GOAL OF THE EXERCISE:
Check the records below line by line, and report how many lines include the string "pixels". No other words are needed.

(Dataset entries)

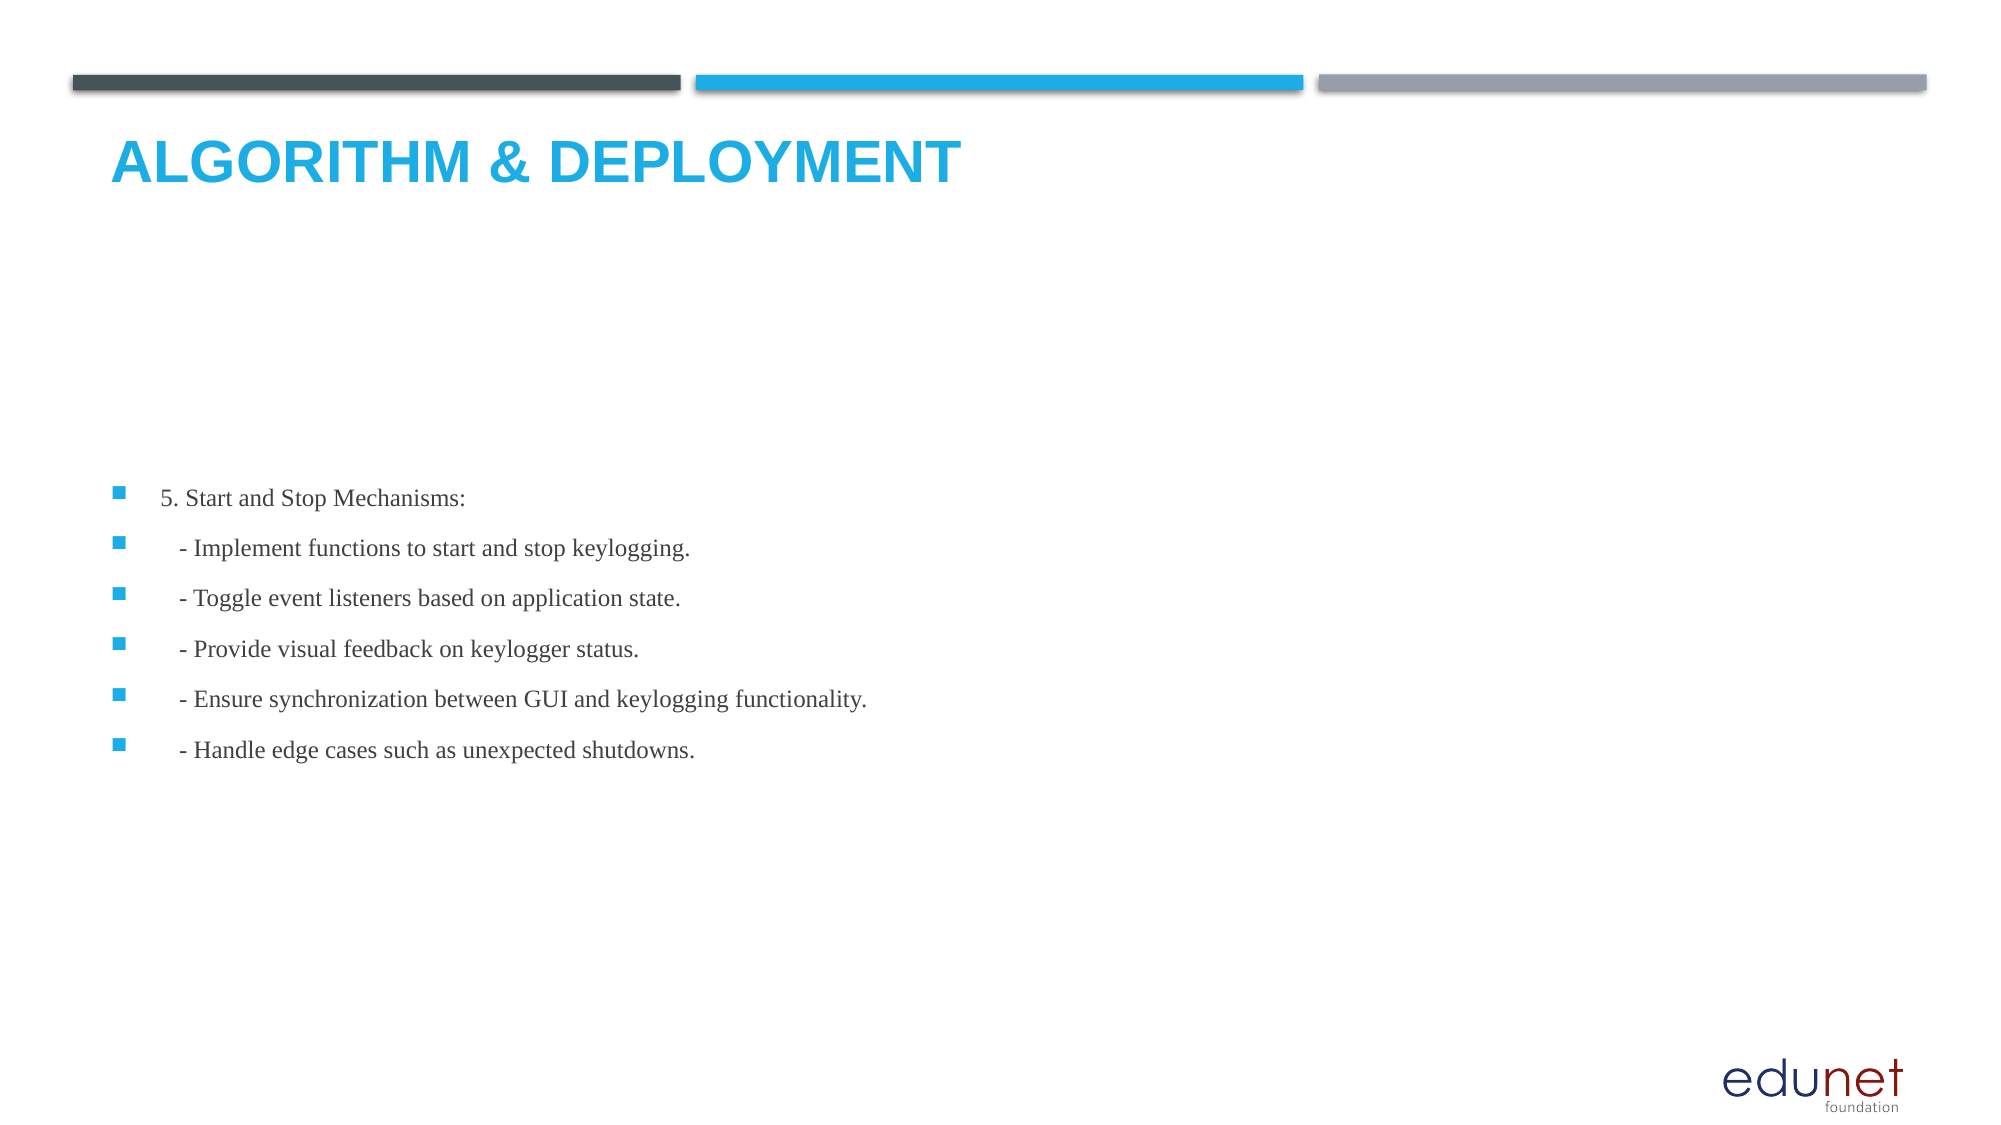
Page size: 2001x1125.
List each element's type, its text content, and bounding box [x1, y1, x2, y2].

list 5. Start and Stop Mechanisms: - Implement functions to start and stop keylogging. - Toggle event listeners based on application state. - Provide visual feedback on keylogger status. - Ensure synchronization between GUI and keylogging functionality. - Handle edge cases such as unexpected shutdowns. [95, 213, 1905, 981]
title Algorithm & Deployment [95, 115, 1905, 203]
picture [1719, 1056, 1905, 1116]
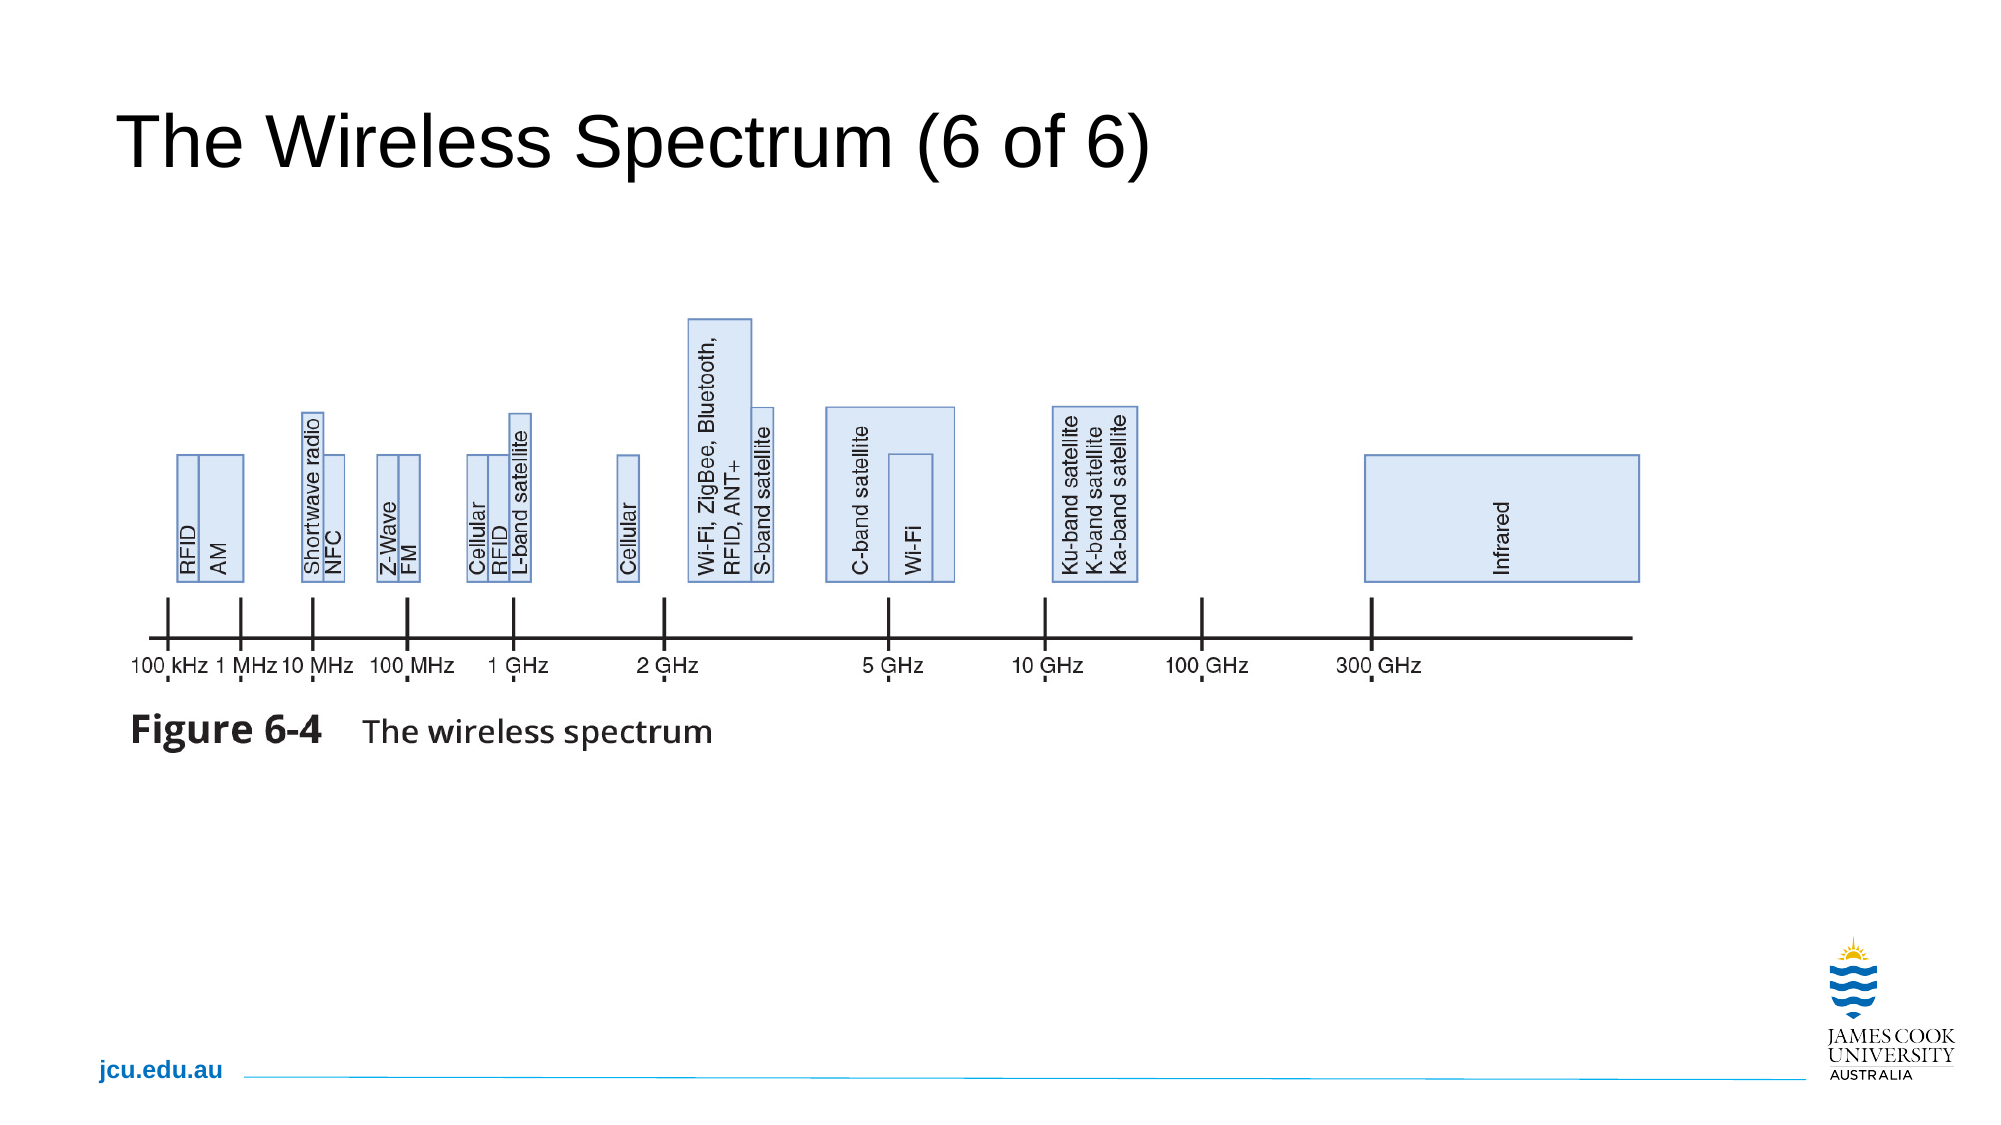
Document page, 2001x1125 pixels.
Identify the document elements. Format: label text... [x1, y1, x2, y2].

title The Wireless Spectrum (6 of 6) [100, 95, 1863, 278]
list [130, 316, 1643, 754]
picture [1827, 934, 1956, 1080]
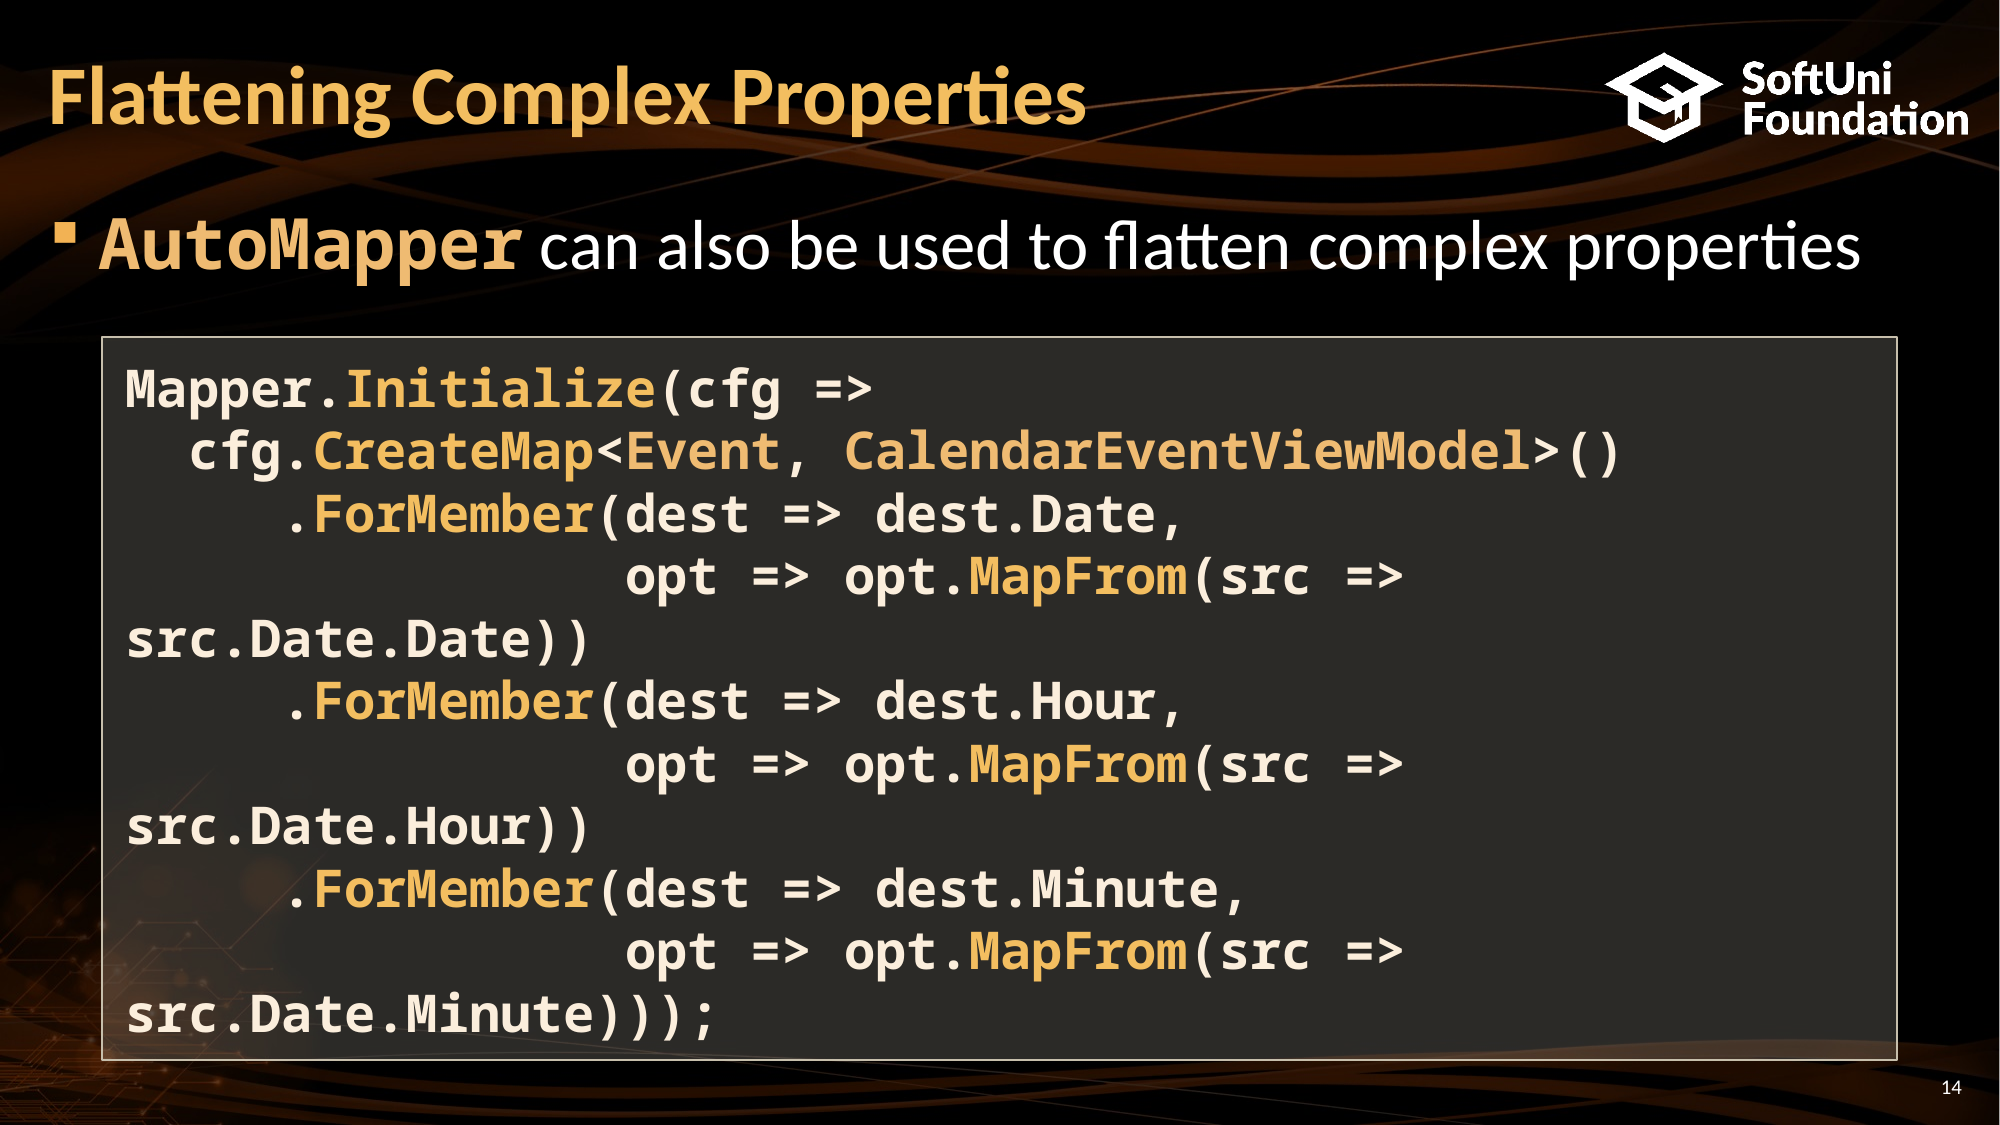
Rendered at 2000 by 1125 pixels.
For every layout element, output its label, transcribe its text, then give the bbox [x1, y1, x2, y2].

SOLVED PROBLEM:
2